Word for word, copy out the data below, omitting pictures.

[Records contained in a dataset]
↓↓↓

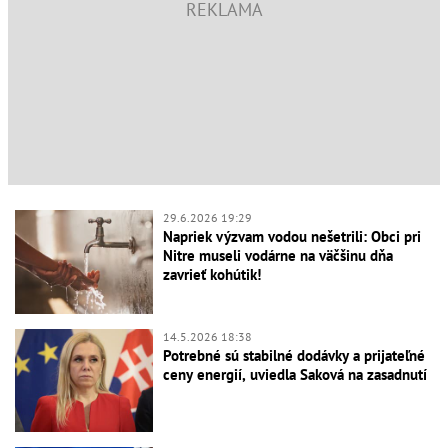
29.6.2026 19:29
Napriek výzvam vodou nešetrili: Obci pri
Nitre museli vodárne na väčšinu dňa
zavrieť kohútik!
14.5.2026 18:38
Potrebné sú stabilné dodávky a prijateľné
ceny energií, uviedla Saková na zasadnutí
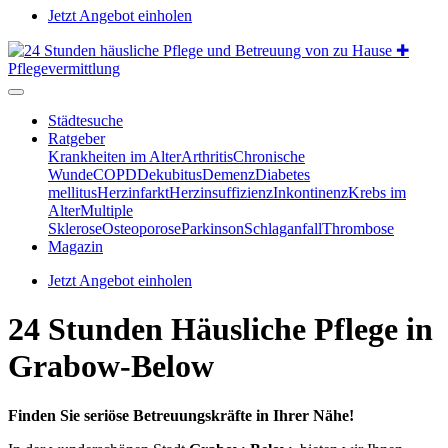
Jetzt Angebot einholen
Städtesuche
Ratgeber
Krankheiten im Alter
Arthritis
Chronische
Wunde
COPD
Dekubitus
Demenz
Diabetes
mellitus
Herzinfarkt
Herzinsuffizienz
Inkontinenz
Krebs im
Alter
Multiple
Sklerose
Osteoporose
Parkinson
Schlaganfall
Thrombose
Magazin
Jetzt Angebot einholen
24 Stunden Häusliche Pflege in
Grabow-Below
Finden Sie seriöse Betreuungskräfte in Ihrer Nähe!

↑↑↑

> SOLUTION FOR THIS EXERCISE:
29.6.2026 19:29
Napriek výzvam vodou nešetrili: Obci pri
Nitre museli vodárne na väčšinu dňa
zavrieť kohútik!
14.5.2026 18:38
Potrebné sú stabilné dodávky a prijateľné
ceny energií, uviedla Saková na zasadnutí
Jetzt Angebot einholen
Städtesuche
Ratgeber
Krankheiten im Alter
Arthritis
Chronische
Wunde
COPD
Dekubitus
Demenz
Diabetes
mellitus
Herzinfarkt
Herzinsuffizienz
Inkontinenz
Krebs im
Alter
Multiple
Sklerose
Osteoporose
Parkinson
Schlaganfall
Thrombose
Magazin
Jetzt Angebot einholen
24 Stunden Häusliche Pflege in
Grabow-Below
Finden Sie seriöse Betreuungskräfte in Ihrer Nähe!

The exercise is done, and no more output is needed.